- [Supplied material]:
-- Opening Marker --

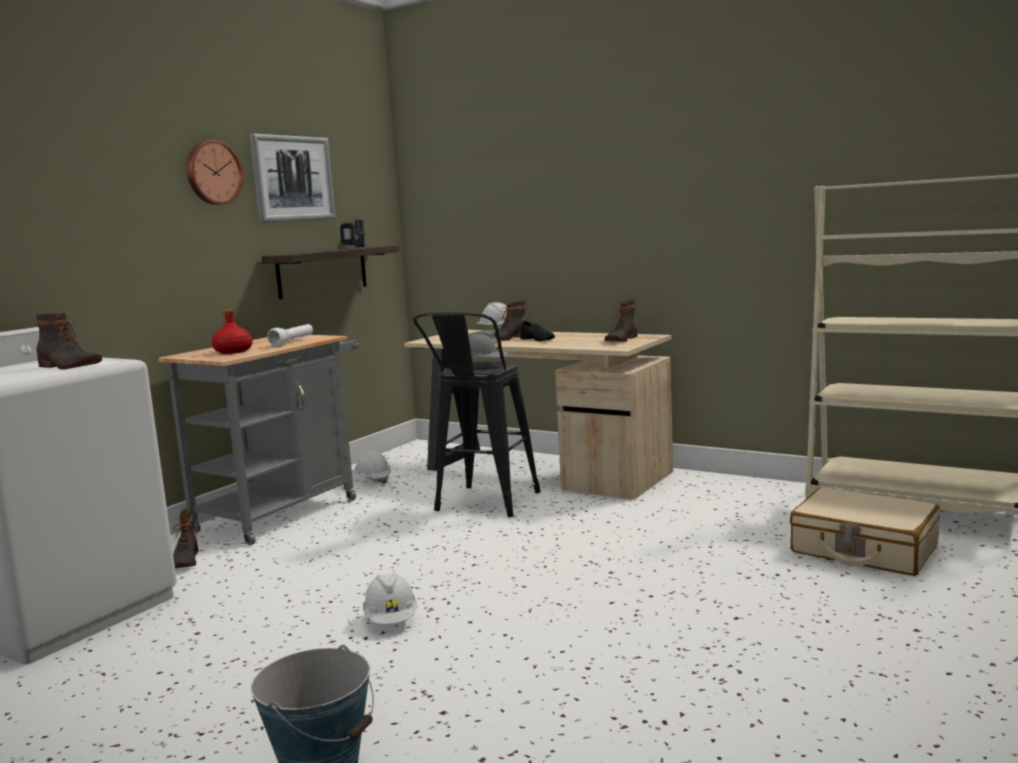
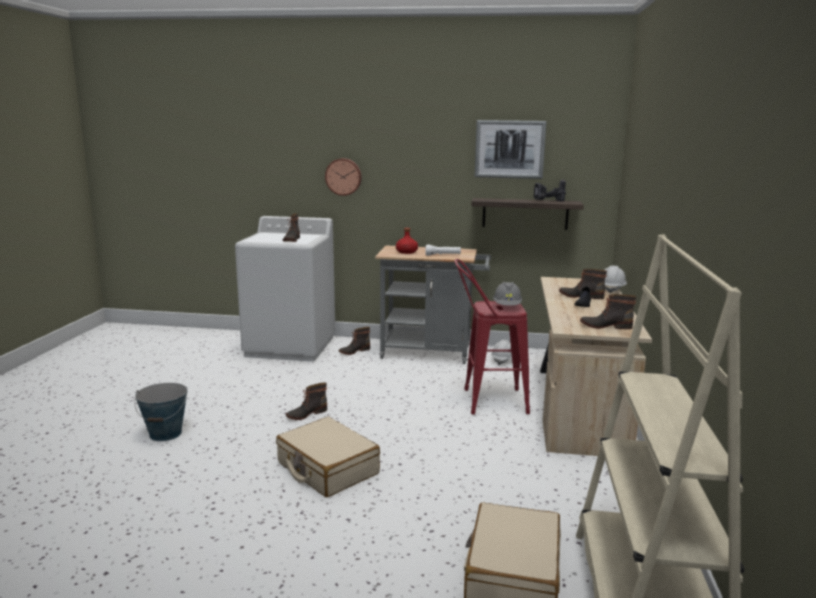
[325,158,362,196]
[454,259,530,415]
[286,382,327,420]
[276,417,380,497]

-- Closing Marker --

- [Action item]: Set out the material once more, exact in every line, with no images.

- [Response]:
[325,158,362,196]
[454,259,530,415]
[286,382,327,420]
[276,417,380,497]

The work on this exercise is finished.